4.9. Gene Expression Quantification by QPCR
The expression of selected genes was evaluated by QPCR. Cultured PND3 ovaries that had been treated for 2 days under four different conditions were collected for mRNA expression analysis. Each collection of PND3 ovaries was subjected to total RNA extraction using the ReliaPrep™ RNA Tissue Miniprep System (Promega, Leiden, Netherlands) based on the manufacturer’s instructions. The tissue homogenization steps were facilitated using a pestle mixer. The total RNA was quantified by a NanoDrop spectrophotometer (Thermo Scientific, Merelbeke, Belgium). The total RNA and random primers were used in reverse transcription reactions.
The quantification of genes expression was performed using 2 ng of cDNA, SYBR®
Green Master mix (Applied Biosystems™) and 10 μM of gene-specific primers (Eurogentec, Liege, Belgium). The sequence of forward and reverse primers sequences are listed in Supplementary Table S1
. Individual samples were analyzed in duplicates, and the data normalization was done by the RPL19 gene. The genes’ expression was calculated by the comparative Ct method (ΔCt), while the fold change was expressed as 2−ΔCt
. The final fold change represents the geometric mean of the calculations.

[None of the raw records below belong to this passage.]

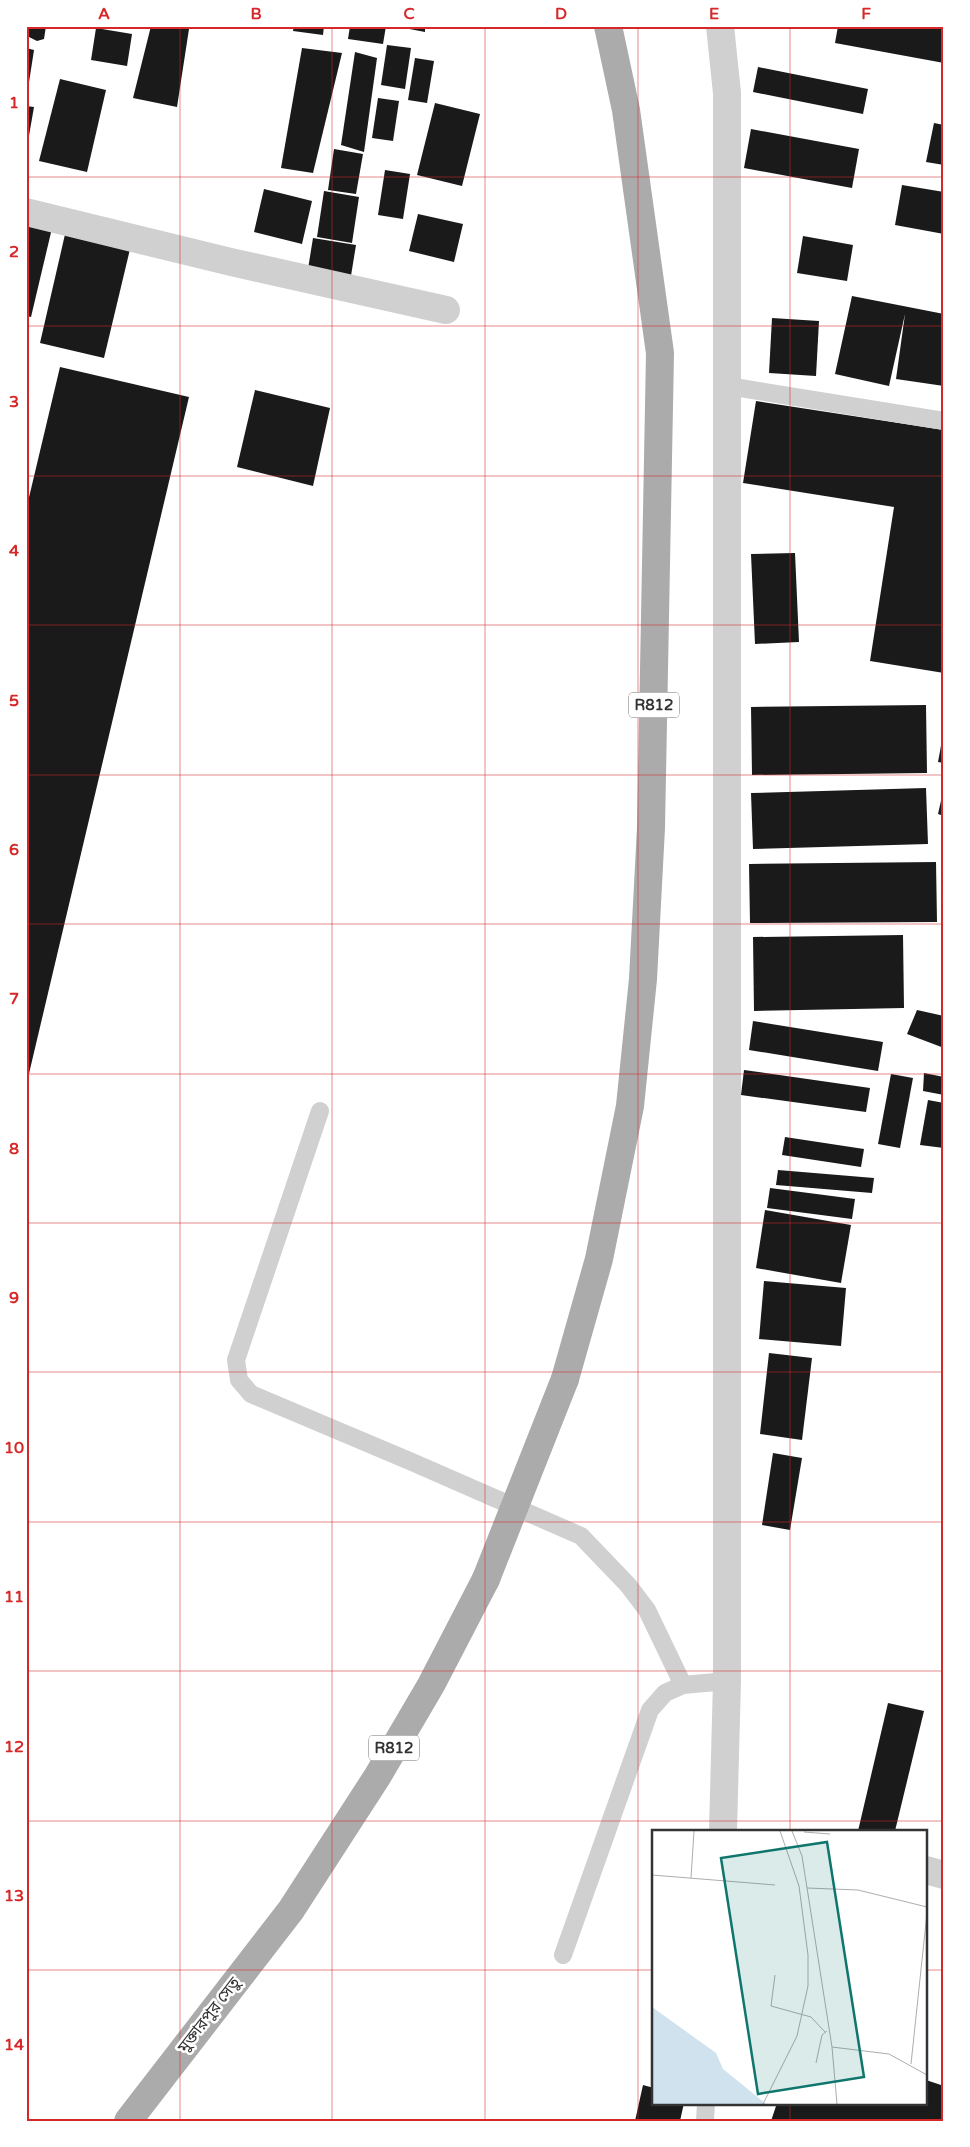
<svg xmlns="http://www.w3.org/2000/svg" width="970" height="2147" viewBox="0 0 970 2147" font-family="'Varela Round','Noto Sans Bengali',sans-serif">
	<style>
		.building { fill: #1a1a1a }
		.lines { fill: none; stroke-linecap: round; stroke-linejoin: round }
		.service { stroke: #d0d0d0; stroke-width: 18 }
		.minor { stroke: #d0d0d0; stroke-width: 28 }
		.primary { stroke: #ababab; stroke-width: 28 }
		.primary-bridge { stroke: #ababab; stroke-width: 28 }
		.grid { fill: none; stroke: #d62828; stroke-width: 1; stroke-opacity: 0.55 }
		.labels { text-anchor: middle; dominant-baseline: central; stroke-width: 5; stroke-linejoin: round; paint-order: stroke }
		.shield { fill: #fff; stroke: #707070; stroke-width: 1 }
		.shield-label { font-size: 15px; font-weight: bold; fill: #333 }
		.street-label { font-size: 16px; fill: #333; stroke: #fff }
		.inset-road { fill: none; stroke: #adadad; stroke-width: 1 }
		.view { fill: #0f766e; fill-opacity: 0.15; stroke: #0f766e; stroke-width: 2.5 }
		.inset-edge { fill: none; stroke: #333; stroke-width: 2.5 }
		.neatline { fill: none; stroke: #d62828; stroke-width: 2 }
		.grid-label { font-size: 16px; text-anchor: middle; font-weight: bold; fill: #d62828 }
	</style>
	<rect width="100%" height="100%" fill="#fff"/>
	<g class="building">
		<polygon points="29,26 46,26 44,39 37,41 27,36"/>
		<polygon points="151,26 178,26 189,29 177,107 133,98"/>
		<polygon points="294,26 324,26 323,35 293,31"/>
		<polygon points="350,26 386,26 383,44 348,39"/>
		<polygon points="394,26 425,26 425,32"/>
		<polygon points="838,26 944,26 944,63 835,43"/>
		<polygon points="96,28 132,34 127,66 91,60"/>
		<polygon points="387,45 411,48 405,89 381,85"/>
		<polygon points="26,48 34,50 27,95 26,95"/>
		<polygon points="302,48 342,53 313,173 281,168"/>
		<polygon points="355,52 377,58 364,152 341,145"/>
		<polygon points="415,58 434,61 427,103 408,100"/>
		<polygon points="758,67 868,89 863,114 753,92"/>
		<polygon points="60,79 106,90 87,172 39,161"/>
		<polygon points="378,98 399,101 393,141 372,138"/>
		<polygon points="435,103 480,114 462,186 417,175"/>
		<polygon points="26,106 34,107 27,147 26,147"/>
		<polygon points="934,123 944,125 944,165 926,162"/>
		<polygon points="751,129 859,149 852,188 744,168"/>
		<polygon points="334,149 363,154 356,194 328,190"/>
		<polygon points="385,170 410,174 403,219 378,215"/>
		<polygon points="902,185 944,192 944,234 895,225"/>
		<polygon points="264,189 312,201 302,244 254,232"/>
		<polygon points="324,191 359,197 352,243 317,237"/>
		<polygon points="418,214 463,224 454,262 409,251"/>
		<polygon points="26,218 53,224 31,317 26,316"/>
		<polygon points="66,230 131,245 104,358 40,343"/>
		<polygon points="803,236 853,245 847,281 797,273"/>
		<polygon points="313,238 356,245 350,282 307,275"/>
		<polygon points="852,296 944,314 944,386 896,379 905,314 889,386 835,374"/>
		<polygon points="772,318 819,321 816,376 769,373"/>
		<polygon points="60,367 189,397 27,1082 26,510"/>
		<polygon points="255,390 330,408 313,486 237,467"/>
		<polygon points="756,401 944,430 944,673 870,661 894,507 743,483"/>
		<polygon points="795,553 799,642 755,644 751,554"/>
		<polygon points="926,705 927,773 752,775 751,707"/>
		<polygon points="943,735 944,735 944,763 938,762"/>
		<polygon points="926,788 928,844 753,849 751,793"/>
		<polygon points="943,792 944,792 944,816 938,814"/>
		<polygon points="936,862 937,922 750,923 749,864"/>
		<polygon points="903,935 904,1008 754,1011 753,937"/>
		<polygon points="917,1010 944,1016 944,1048 907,1034"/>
		<polygon points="753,1021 883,1042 878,1071 749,1050"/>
		<polygon points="744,1070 870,1088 866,1112 741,1095"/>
		<polygon points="924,1073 944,1077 944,1095 923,1091"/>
		<polygon points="891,1074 913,1078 900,1148 878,1144"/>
		<polygon points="928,1100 944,1103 944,1148 920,1145"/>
		<polygon points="785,1137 864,1149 861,1167 782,1155"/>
		<polygon points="778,1170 874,1178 872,1193 776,1185"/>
		<polygon points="770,1188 855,1199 852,1219 767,1208"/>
		<polygon points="765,1210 851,1225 841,1283 756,1268"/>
		<polygon points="764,1281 846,1288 841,1346 759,1339"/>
		<polygon points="769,1353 812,1358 802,1440 760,1434"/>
		<polygon points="773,1453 802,1458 790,1530 762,1525"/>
		<polygon points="888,1703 924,1711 895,1831 858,1831"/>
		<polygon points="926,2080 944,2086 944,2121 771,2121 777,2103 926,2103"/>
		<polygon points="643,2085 654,2088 654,2103 684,2103 680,2121 635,2121"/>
	</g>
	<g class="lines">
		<g class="service">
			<polyline points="728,386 944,421"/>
			<polyline points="320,1111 236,1360 239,1380 251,1394 412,1462 581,1536 628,1585 647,1610 683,1685"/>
			<polyline points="563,1955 650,1710 665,1693 683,1685 727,1681"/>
			<polyline points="705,2121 706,2103"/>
		</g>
		<g class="minor">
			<polyline points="720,26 727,93 727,1681 723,1831"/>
			<polyline points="26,212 231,262 446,310"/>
			<polyline points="926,1870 944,1875"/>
		</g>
		<g class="primary">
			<polyline points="565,1379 599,1259 630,1106 643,979 651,828 660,353 626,110 608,26"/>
			<polyline points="128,2121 291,1910 377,1777 431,1685 486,1579"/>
		</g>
		<polyline class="primary-bridge" points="486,1579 565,1379"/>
	</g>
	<path class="grid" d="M180,26V2121M332,26V2121M485,26V2121M638,26V2121M790,26V1831M26,177H944M26,326H944M26,476H944M26,625H944M26,775H944M26,924H944M26,1074H944M26,1223H944M26,1372H944M26,1522H944M26,1671H944M26,1821H944M26,1970H654M926,1970H944M790,2103V2121"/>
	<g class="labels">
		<g class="shield">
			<rect x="629" y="692.5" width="50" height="25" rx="4"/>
			<rect x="369" y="1735.5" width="50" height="25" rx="4"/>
		</g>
		<g class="shield-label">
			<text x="654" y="705">R812</text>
			<text x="394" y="1748">R812</text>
		</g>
		<g class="street-label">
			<text transform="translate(209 2015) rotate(-52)">মুক্তারপুর সেতু</text>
		</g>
	</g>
	<g transform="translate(652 1830)">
		<rect width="275" height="275" fill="#fff"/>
		<path d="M0,177L64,223L71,239L114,274H0Z" fill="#cfe2ee"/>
		<path class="inset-road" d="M140,1L150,26L180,217L237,224L275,245M152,2L178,4M0,45L123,55M39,48L42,1M155,58L206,60L275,77M123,145L119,176L159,187L173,202M180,217L185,274M164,233L170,205L175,201M259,234L275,83M111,274L145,206L156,156V125L147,56L128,1"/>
		<path class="view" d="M175,12L212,247L106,264L69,28Z"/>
		<rect width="275" height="275" class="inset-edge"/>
	</g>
	<rect width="970" height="2147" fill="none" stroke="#ffffff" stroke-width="55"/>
	<rect x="28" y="28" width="914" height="2092" class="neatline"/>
	<g class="grid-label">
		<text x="104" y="19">A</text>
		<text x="256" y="19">B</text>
		<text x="409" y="19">C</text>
		<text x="561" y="19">D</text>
		<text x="714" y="19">E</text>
		<text x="866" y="19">F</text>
		<text x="14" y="108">1</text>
		<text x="14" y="257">2</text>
		<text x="14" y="407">3</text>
		<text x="14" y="556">4</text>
		<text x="14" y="706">5</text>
		<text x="14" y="855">6</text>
		<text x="14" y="1004">7</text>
		<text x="14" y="1154">8</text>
		<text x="14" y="1303">9</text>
		<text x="14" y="1453">10</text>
		<text x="14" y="1602">11</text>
		<text x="14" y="1752">12</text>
		<text x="14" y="1901">13</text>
		<text x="14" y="2050">14</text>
	</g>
</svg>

4.10. Statistical Analysis
All the statistical analyses were performed on the GraphPad Prism software. For every experiment in this study, at least three biological replicates were performed, and the values are represented in terms of the mean or geometric mean ± standard error of the mean (SEM). The paired t-test was applied for data following a normal distribution, while the Mann–Whitney U non-parametric test was used to analyze the non-normally distributed data. A p-value < 0.05 was considered as a statistically significant difference.